Understand the hyperparameter tuning strategies available in Amazon SageMaker AI
When you build complex machine learning systems like deep learning neural networks, exploring all of the possible combinations is impractical. Hyperparameter tuning can accelerate your productivity by trying many variations of a model. It looks for the best model automatically by focusing on the most promising combinations of hyperparameter values within the ranges that you specify. To get good results, you must choose the right ranges to explore. This page provides a brief explanation of the different hyperparameter tuning strategies that you can use with Amazon SageMaker AI.
Use the API reference guide to understand how to interact with hyperparameter tuning. You can use the tuning strategies described on this page with the HyperParameterTuningJobConfig and HyperbandStrategyConfig APIs.
Note
Because the algorithm itself is stochastic, the hyperparameter tuning model may fail to converge on the best answer. This can occur even if the best possible combination of values is within the ranges that you choose.
Grid search
When using grid search, hyperparameter tuning chooses combinations of values from the
range of categorical values that you specify when you create the job. Only categorical
parameters are supported when using the grid search strategy. You do not need to specify the
MaxNumberOfTrainingJobs
. The number of training jobs created by the tuning
job is automatically calculated to be the total number of distinct categorical combinations
possible. If specified, the value of MaxNumberOfTrainingJobs
should equal the
total number of distinct categorical combinations possible.
Random search
When using random search, hyperparameter tuning chooses a random combination of hyperparameter values in the ranges that you specify for each training job it launches. The choice of hyperparameter values doesn't depend on the results of previous training jobs. As a result, you can run the maximum number of concurrent training jobs without changing the performance of the tuning.
For an example notebook that uses random search, see the Random search and hyperparameter scaling with SageMaker XGBoost and Automatic Model
Tuning
Bayesian optimization
Bayesian optimization treats hyperparameter tuning like a regression problem.

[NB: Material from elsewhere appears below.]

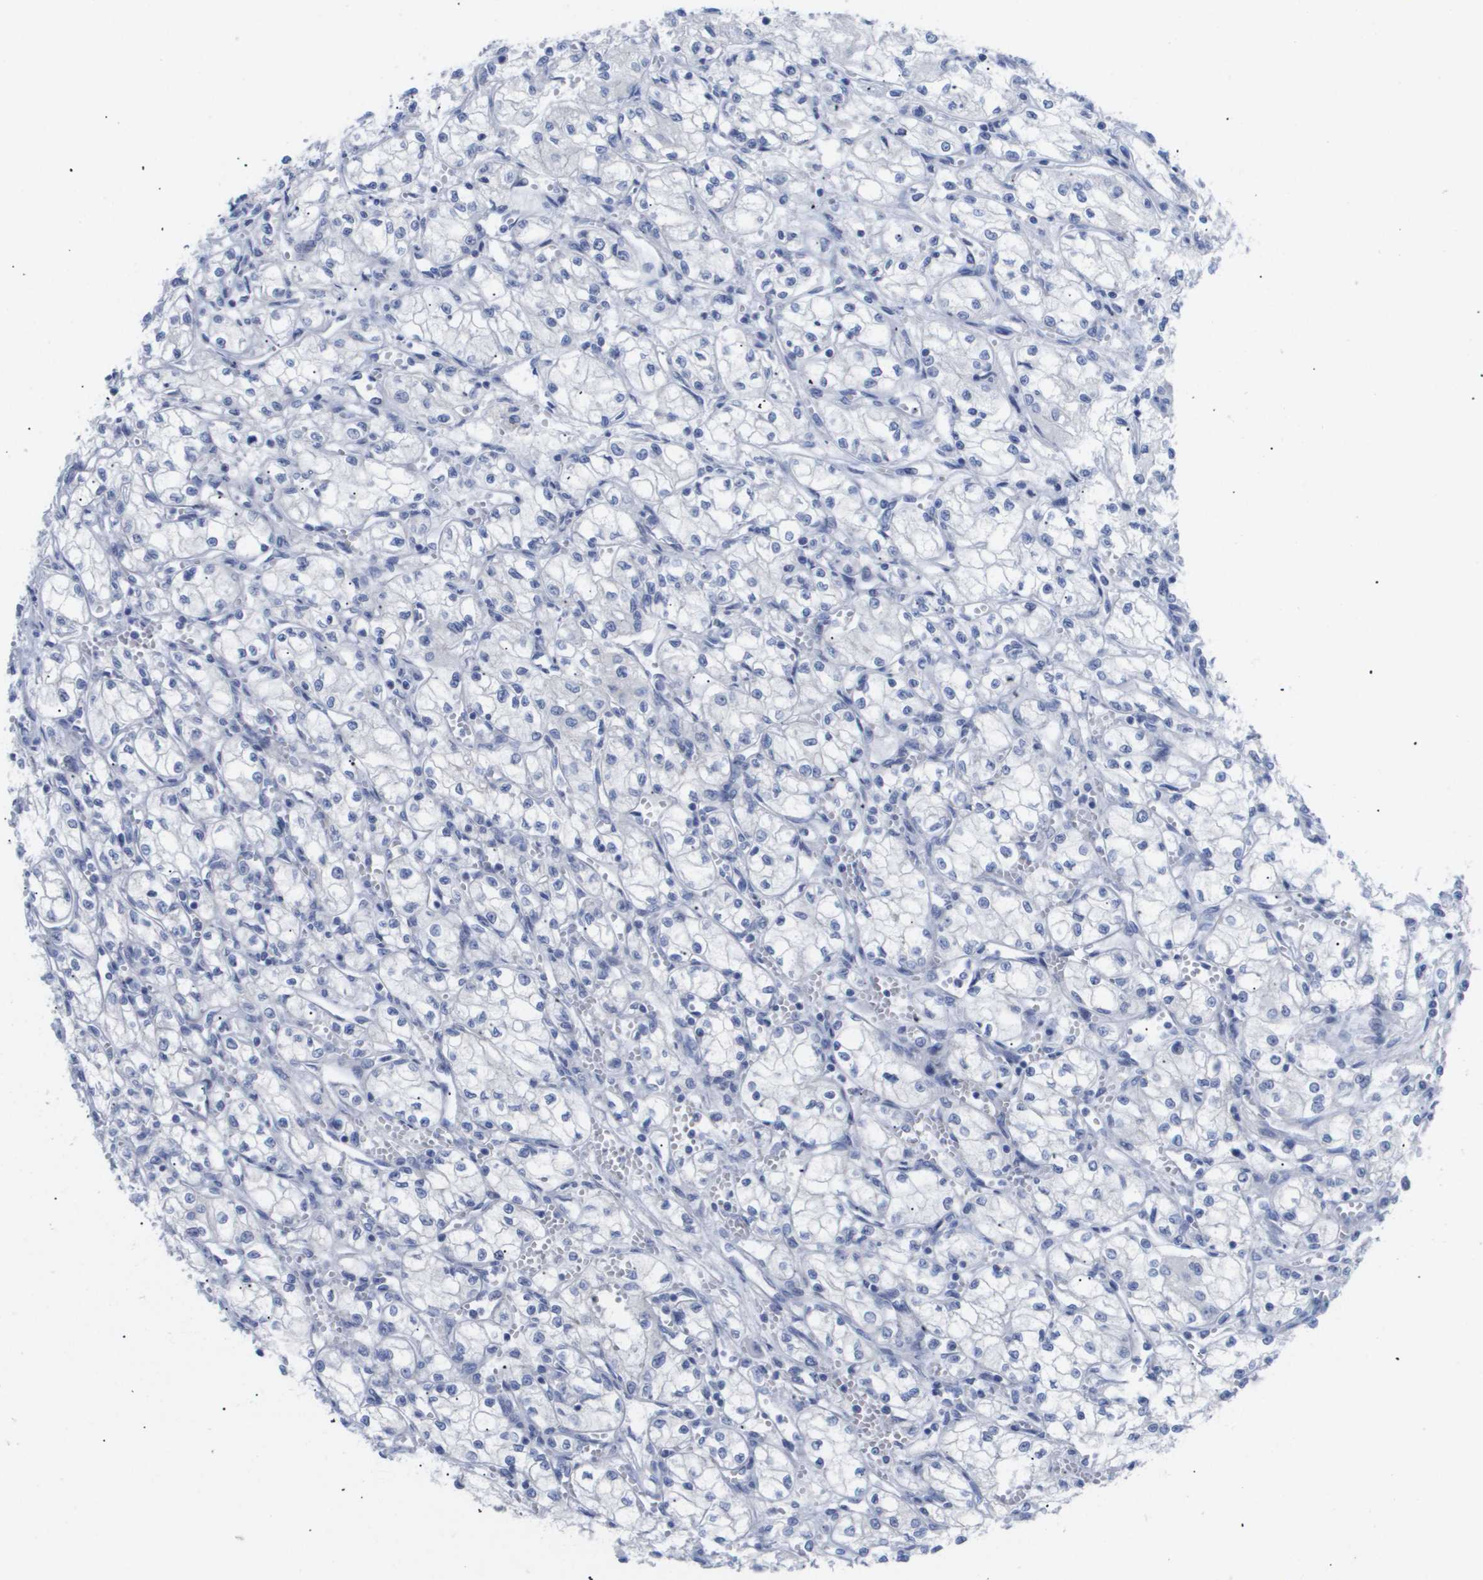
{"staining": {"intensity": "negative", "quantity": "none", "location": "none"}, "tissue": "renal cancer", "cell_type": "Tumor cells", "image_type": "cancer", "snomed": [{"axis": "morphology", "description": "Normal tissue, NOS"}, {"axis": "morphology", "description": "Adenocarcinoma, NOS"}, {"axis": "topography", "description": "Kidney"}], "caption": "Tumor cells show no significant staining in renal cancer (adenocarcinoma).", "gene": "CAV3", "patient": {"sex": "male", "age": 59}}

Given a set of input features (the hyperparameters), hyperparameter tuning optimizes a model for the metric that you choose. To solve a regression problem, hyperparameter tuning makes guesses about which hyperparameter combinations are likely to get the best results. It then runs training jobs to test these values. After testing a set of hyperparameter values, hyperparameter tuning uses regression to choose the next set of hyperparameter values to test.
Hyperparameter tuning uses an Amazon SageMaker AI implementation of Bayesian optimization.

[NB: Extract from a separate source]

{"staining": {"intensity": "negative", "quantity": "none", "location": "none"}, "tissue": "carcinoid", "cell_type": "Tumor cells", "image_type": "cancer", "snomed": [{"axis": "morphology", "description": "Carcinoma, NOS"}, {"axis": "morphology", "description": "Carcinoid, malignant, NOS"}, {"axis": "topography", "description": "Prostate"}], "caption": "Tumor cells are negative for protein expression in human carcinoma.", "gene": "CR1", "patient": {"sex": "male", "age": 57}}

When choosing the best hyperparameters for the next training job, hyperparameter tuning considers everything that it knows about this problem so far. Sometimes it chooses a combination of hyperparameter values close to the combination that resulted in the best previous training job to incrementally improve performance. This allows hyperparameter tuning to use the best known results. Other times, it chooses a set of hyperparameter values far removed from those it has tried. This allows it to explore the range of hyperparameter values to try to find new areas that are not yet well understood. The explore/exploit trade-off is common in many machine learning problems.

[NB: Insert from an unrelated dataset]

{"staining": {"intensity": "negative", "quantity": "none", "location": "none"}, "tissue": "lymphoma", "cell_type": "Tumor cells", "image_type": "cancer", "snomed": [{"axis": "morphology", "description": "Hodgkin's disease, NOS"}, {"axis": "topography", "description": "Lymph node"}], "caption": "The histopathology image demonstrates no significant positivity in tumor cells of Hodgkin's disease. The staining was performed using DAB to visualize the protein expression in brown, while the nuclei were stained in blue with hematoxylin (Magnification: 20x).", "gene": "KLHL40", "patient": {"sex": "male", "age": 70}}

For more information about Bayesian optimization, see the following:
Basic Topics on Bayesian Optimization
Speeding up Bayesian Optimization
Advanced Modeling and Transfer Learning
Hyperband
Hyperband is a multi-fidelity based tuning strategy that dynamically reallocates resources. Hyperband uses both intermediate and final results of training jobs to re-allocate epochs to well-utilized hyperparameter configurations and automatically stops those that underperform. It also seamlessly scales to using many parallel training jobs. These features can significantly speed up hyperparameter tuning over random search and Bayesian optimization strategies.
Hyperband should only be used to tune iterative algorithms that publish results at different resource levels. For example, Hyperband can be used to tune a neural network for image classification which publishes accuracy metrics after every epoch.
For more information about Hyperband, see the following links:
Hyperband with early stopping
Training jobs can be stopped early when they are unlikely to improve the objective
metric of the hyperparameter tuning job. This can help reduce compute time and avoid
overfitting your model. Hyperband uses an advanced internal mechanism to apply early
stopping. The parameter TrainingJobEarlyStoppingType
in the
HyperParameterTuningJobConfig
API must be set to OFF
when
using the Hyperband internal early stopping feature.
Note
Hyperparameter tuning might not improve your model. It is an advanced tool for building machine solutions. As such, it should be considered part of the scientific development process.